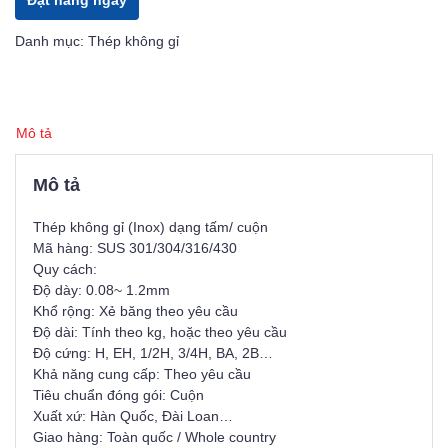
Đặt hàng ngay
Danh mục:
Thép không gỉ
Mô tả
Mô tả
Thép không gỉ (Inox) dạng tấm/ cuộn
Mã hàng: SUS 301/304/316/430
Quy cách:
Độ dày: 0.08~ 1.2mm
Khổ rộng: Xẻ băng theo yêu cầu
Độ dài: Tính theo kg, hoặc theo yêu cầu
Độ cứng: H, EH, 1/2H, 3/4H, BA, 2B…
Khả năng cung cấp: Theo yêu cầu
Tiêu chuẩn đóng gói: Cuộn
Xuất xứ: Hàn Quốc, Đài Loan…
Giao hàng: Toàn quốc / Whole country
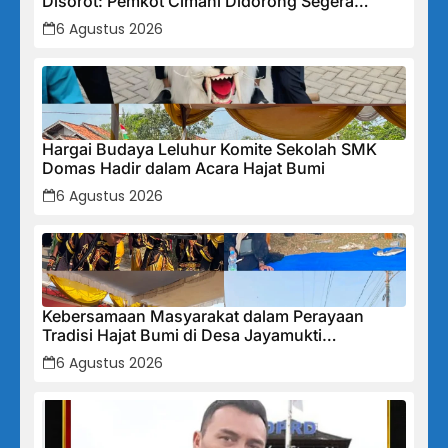
Disorot: Pemkot Cimahi Didorong Segera
Lakukan Pembinaan dan Perbaikan Sistem
6 Agustus 2026
Secara Menyeluruh
Hargai Budaya Leluhur Komite Sekolah SMK
Domas Hadir dalam Acara Hajat Bumi
6 Agustus 2026
Kebersamaan Masyarakat dalam Perayaan
Tradisi Hajat Bumi di Desa Jayamukti
Kecamatan Banyusari
6 Agustus 2026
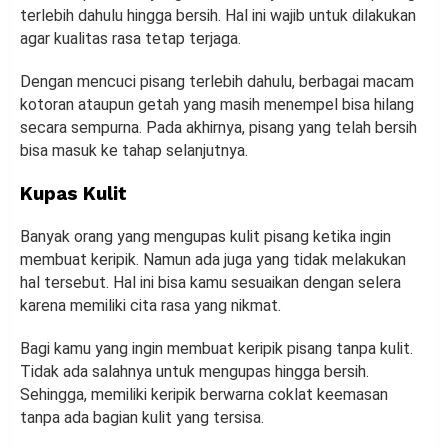
terlebih dahulu hingga bersih. Hal ini wajib untuk dilakukan
agar kualitas rasa tetap terjaga.
Dengan mencuci pisang terlebih dahulu, berbagai macam
kotoran ataupun getah yang masih menempel bisa hilang
secara sempurna. Pada akhirnya, pisang yang telah bersih
bisa masuk ke tahap selanjutnya.
Kupas Kulit
Banyak orang yang mengupas kulit pisang ketika ingin
membuat keripik. Namun ada juga yang tidak melakukan
hal tersebut. Hal ini bisa kamu sesuaikan dengan selera
karena memiliki cita rasa yang nikmat.
Bagi kamu yang ingin membuat keripik pisang tanpa kulit.
Tidak ada salahnya untuk mengupas hingga bersih.
Sehingga, memiliki keripik berwarna coklat keemasan
tanpa ada bagian kulit yang tersisa.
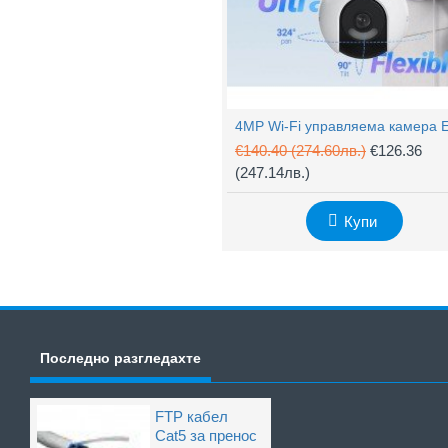
€140.40
(274.60лв.)
€126.36
(247.14лв.)
Купи
Последно разгледахте
FTP кабел
Cat5 за пренос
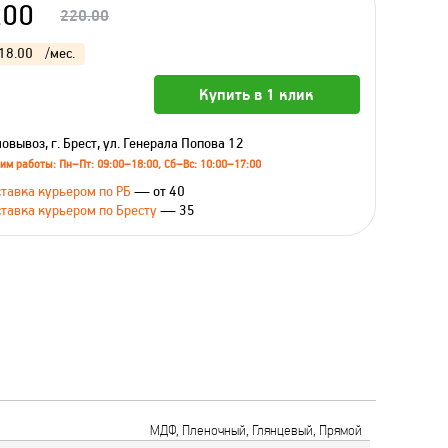
.00
220.00
18.00
/мес.
Купить в 1 клик
овывоз, г. Брест, ул. Генерала Попова 12
им работы: Пн–Пт: 09:00–18:00, Сб–Вс: 10:00–17:00
тавка курьером по РБ
— от 40
тавка курьером по Бресту
— 35
МДФ, Пленочный, Глянцевый, Прямой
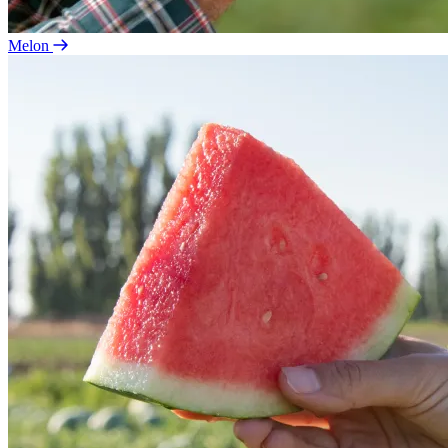
Melon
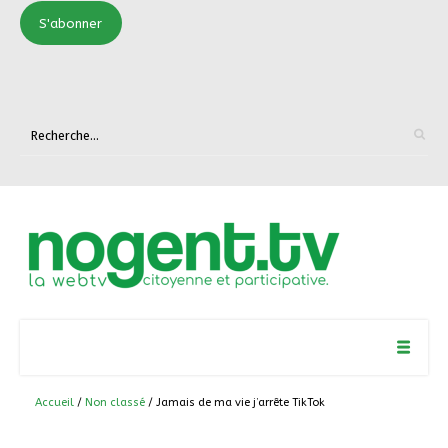
S'abonner
Accueil
/
Non classé
/ Jamais de ma vie j’arrête TikTok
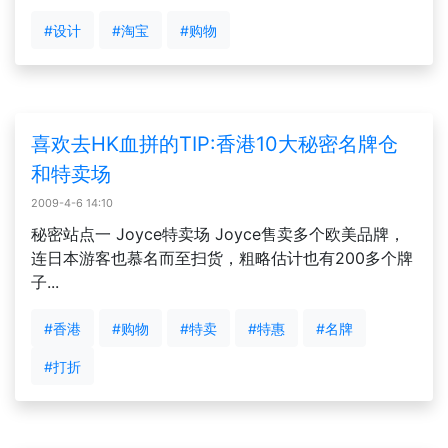
#设计
#淘宝
#购物
喜欢去HK血拼的TIP:香港10大秘密名牌仓
和特卖场
2009-4-6 14:10
秘密站点一 Joyce特卖场 Joyce售卖多个欧美品牌，
连日本游客也慕名而至扫货，粗略估计也有200多个牌
子...
#香港
#购物
#特卖
#特惠
#名牌
#打折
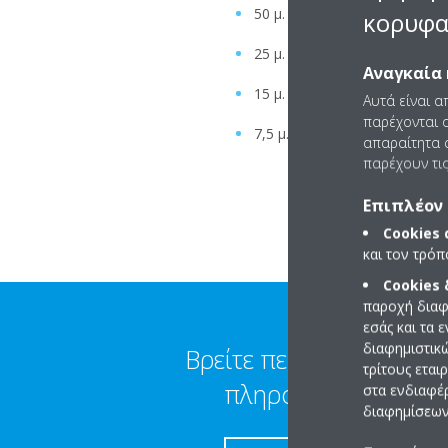
50 μ. συνολικό μέγιστο μήκο
κορυφα
25 μ. από έξω προς τα μέσα 
Αναγκαία 
15 μ. μέγιστο εξωτερική - εσ
Αυτά είναι α
παρέχονται ο
7,5 μ. μέγιστο κενό μεταξύ 
απαραίτητα c
παρέχουν τις
Επιπλέον 
Cookies
και τον τρό
Cookies
παροχή διαφ
εσάς και τα 
διαφημιστικ
Βρείτε περισσότερες
τρίτους εται
πληροφορίες
στα ενδιαφέ
διαφημίσεων 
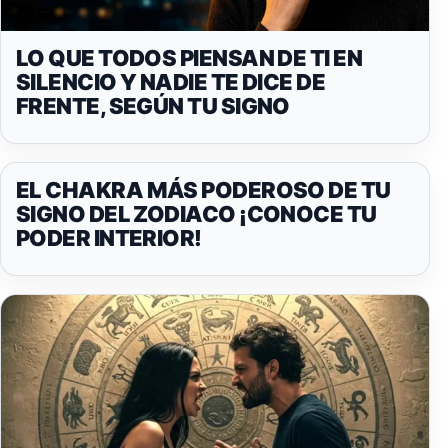
LO QUE TODOS PIENSAN DE TI EN
SILENCIO Y NADIE TE DICE DE
FRENTE, SEGÚN TU SIGNO
EL CHAKRA MÁS PODEROSO DE TU
SIGNO DEL ZODIACO ¡CONOCE TU
PODER INTERIOR!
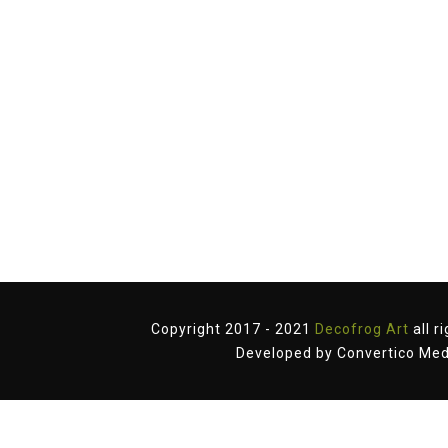
Copyright 2017 - 2021
Decofrog Art
all r
Developed by
Convertico Med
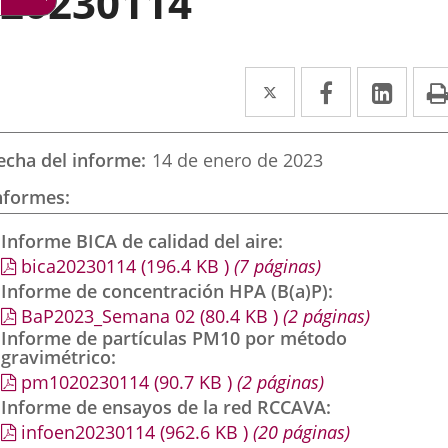
20230114
Twitter
Enlace
Facebook
Enlace
Link
Enla
a
a
a
una
una
una
echa del informe
14 de enero de 2023
aplicación
aplicación
aplic
nformes
externa.
externa.
exte
Informe BICA de calidad del aire
bica20230114
(196.4
KB
)
(7 páginas)
Informe de concentración HPA (B(a)P)
BaP2023_Semana 02
(80.4
KB
)
(2 páginas)
Informe de partículas PM10 por método
gravimétrico
pm1020230114
(90.7
KB
)
(2 páginas)
Informe de ensayos de la red RCCAVA
infoen20230114
(962.6
KB
)
(20 páginas)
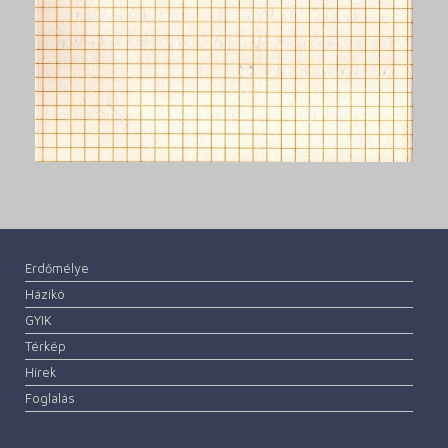
Erdőmélye
Házikó
GYIK
Térkép
Hírek
Foglalás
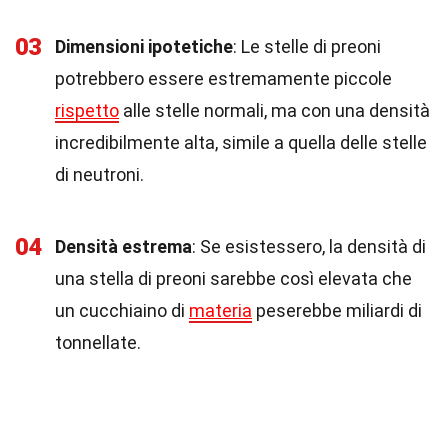
03
Dimensioni ipotetiche
: Le stelle di preoni
potrebbero essere estremamente piccole
rispetto
alle stelle normali, ma con una densità
incredibilmente alta, simile a quella delle stelle
di neutroni.
04
Densità estrema
: Se esistessero, la densità di
una stella di preoni sarebbe così elevata che
un cucchiaino di
materia
peserebbe miliardi di
tonnellate.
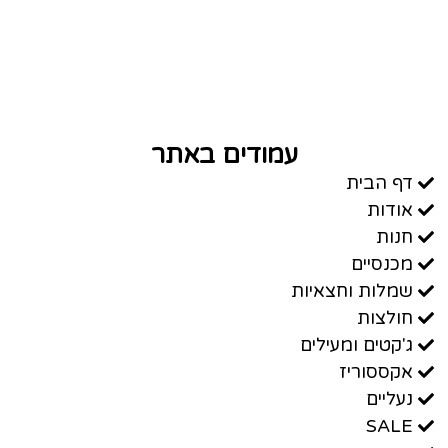
עמודים באתר
דף הבית
אודות
חנות
מכנסיים
שמלות וחצאיות
חולצות
ג'קטים ומעילים
אקססוריז
נעליים
SALE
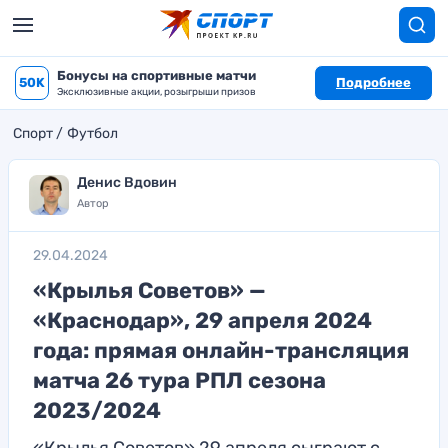
Бонусы на спортивные матчи
50K
Подробнее
Эксклюзивные акции, розыгрыши призов
Спорт
Футбол
Денис Вдовин
Автор
29.04.2024
«Крылья Советов» —
«Краснодар», 29 апреля 2024
года: прямая онлайн-трансляция
матча 26 тура РПЛ сезона
2023/2024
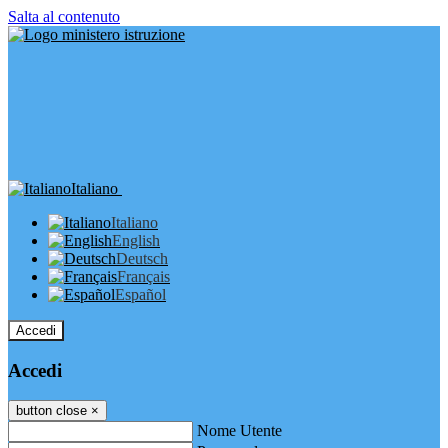
Salta al contenuto
Italiano
Italiano
English
Deutsch
Français
Español
Accedi
Accedi
button close
×
Nome Utente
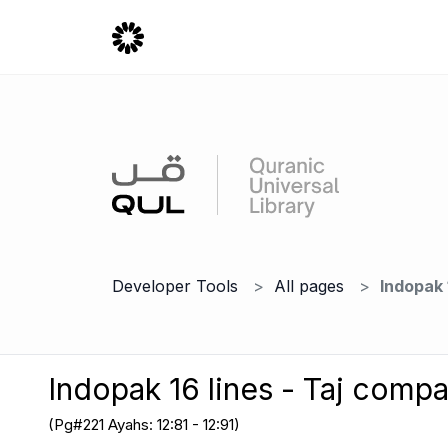
Developer Tools
All pages
Indopak 
Indopak 16 lines - Taj comp
(Pg#221 Ayahs: 12:81 - 12:91)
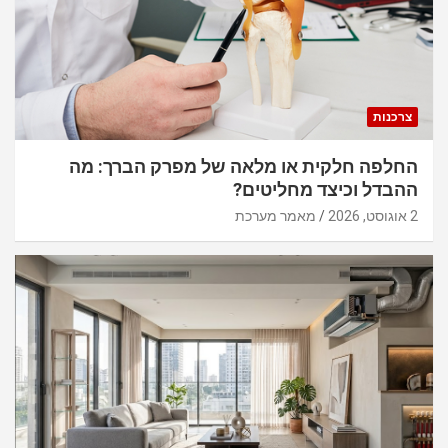
צרכנות
החלפה חלקית או מלאה של מפרק הברך: מה
ההבדל וכיצד מחליטים?
2 אוגוסט, 2026
מאמר מערכת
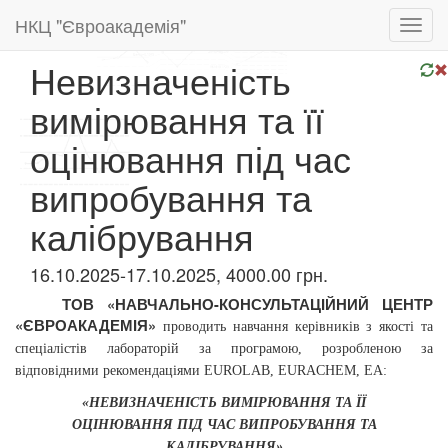
НКЦ "Євроакадемія"
Toggl
navig
Невизначеність
вимірювання та її
оцінювання під час
випробування та
калібрування
16.10.2025-17.10.2025, 4000.00 грн.
ТОВ «НАВЧАЛЬНО-КОНСУЛЬТАЦІЙНИЙ ЦЕНТР
«ЄВРОАКАДЕМІЯ»
проводить
навчання керівників з якості та
спеціалістів лабораторій за програмою,
розробленою за
відповідними рекомендаціями EUROLAB, EURАCHEM, ЕА:
«НЕВИЗНАЧЕНІСТЬ ВИМІРЮВАННЯ ТА ЇЇ
ОЦІНЮВАННЯ
ПІД ЧАС
ВИПРОБУВАННЯ ТА
КАЛІБРУВАННЯ»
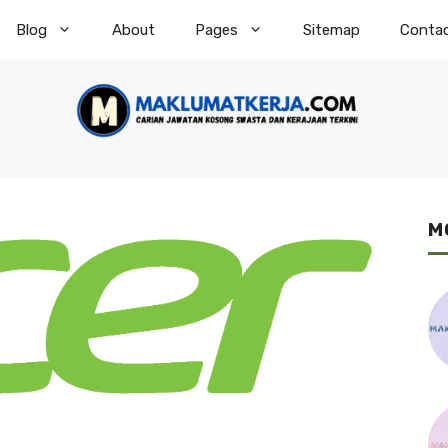
Blog
About
Pages
Sitemap
Conta
M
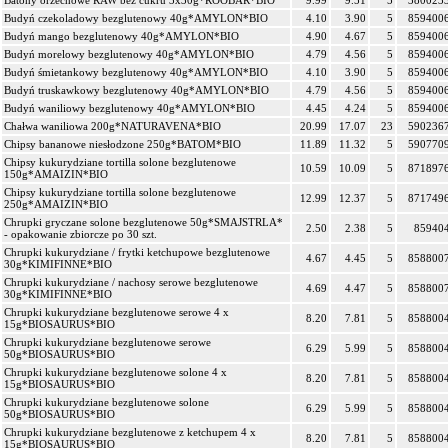
Batony orzechowe RAW bez cukru 3x30g*ROOBAR*BIO
9.99
9.51
5
380023
Budyń czekoladowy bezglutenowy 40g*AMYLON*BIO
4.10
3.90
5
859400
Budyń mango bezglutenowy 40g*AMYLON*BIO
4.90
4.67
5
859400
Budyń morelowy bezglutenowy 40g*AMYLON*BIO
4.79
4.56
5
859400
Budyń śmietankowy bezglutenowy 40g*AMYLON*BIO
4.10
3.90
5
859400
Budyń truskawkowy bezglutenowy 40g*AMYLON*BIO
4.79
4.56
5
859400
Budyń waniliowy bezglutenowy 40g*AMYLON*BIO
4.45
4.24
5
859400
Chałwa waniliowa 200g*NATURAVENA*BIO
20.99
17.07
23
590236
Chipsy bananowe niesłodzone 250g*BATOM*BIO
11.89
11.32
5
590770
Chipsy kukurydziane tortilla solone bezglutenowe
10.59
10.09
5
871897
150g*AMAIZIN*BIO
Chipsy kukurydziane tortilla solone bezglutenowe
12.99
12.37
5
871749
250g*AMAIZIN*BIO
Chrupki gryczane solone bezglutenowe 50g*SMAJSTRLA*
2.50
2.38
5
85940
- opakowanie zbiorcze po 30 szt.
Chrupki kukurydziane / frytki ketchupowe bezglutenowe
4.67
4.45
5
858800
30g*KIMIFINNE*BIO
Chrupki kukurydziane / nachosy serowe bezglutenowe
4.69
4.47
5
858800
30g*KIMIFINNE*BIO
Chrupki kukurydziane bezglutenowe serowe 4 x
8.20
7.81
5
858800
15g*BIOSAURUS*BIO
Chrupki kukurydziane bezglutenowe serowe
6.29
5.99
5
858800
50g*BIOSAURUS*BIO
Chrupki kukurydziane bezglutenowe solone 4 x
8.20
7.81
5
858800
15g*BIOSAURUS*BIO
Chrupki kukurydziane bezglutenowe solone
6.29
5.99
5
858800
50g*BIOSAURUS*BIO
Chrupki kukurydziane bezglutenowe z ketchupem 4 x
8.20
7.81
5
858800
15g*BIOSAURUS*BIO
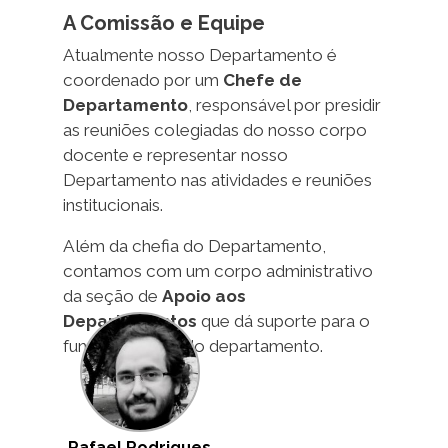
A Comissão e Equipe
Atualmente nosso Departamento é
coordenado por um
Chefe de
Departamento
, responsável por presidir
as reuniões colegiadas do nosso corpo
docente e representar nosso
Departamento nas atividades e reuniões
institucionais.
Além da chefia do Departamento,
contamos com um corpo administrativo
da seção de
Apoio aos
Departamentos
que dá suporte para o
funcionamento do departamento.
Rafael Rodrigues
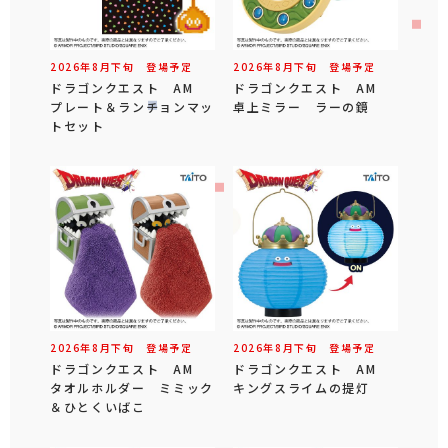
2026年
8
月
下旬
登場予定
2026年
8
月
下旬
登場予定
ドラゴンクエスト AM
ドラゴンクエスト AM
プレート＆ランチョンマッ
卓上ミラー ラーの鏡
トセット
2026年
8
月
下旬
登場予定
2026年
8
月
下旬
登場予定
ドラゴンクエスト AM
ドラゴンクエスト AM
タオルホルダー ミミック
キングスライムの提灯
＆ひとくいばこ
════════════════════
_Your objective_. Lay out the listing as a Markdown table with the columns Row and Text. Begin at the line that has "LO QUE TODOS PIENSAN DE TI EN", stop after the line that has "Convertico Med", and leave out the pictures and any blank lines.

_Expected answer_.
| Row | Text |
|---|---|
| 1 | LO QUE TODOS PIENSAN DE TI EN |
| 2 | SILENCIO Y NADIE TE DICE DE |
| 3 | FRENTE, SEGÚN TU SIGNO |
| 4 | EL CHAKRA MÁS PODEROSO DE TU |
| 5 | SIGNO DEL ZODIACO ¡CONOCE TU |
| 6 | PODER INTERIOR! |
| 7 | Copyright 2017 - 2021 |
| 8 | Decofrog Art |
| 9 | all r |
| 10 | Developed by |
| 11 | Convertico Med |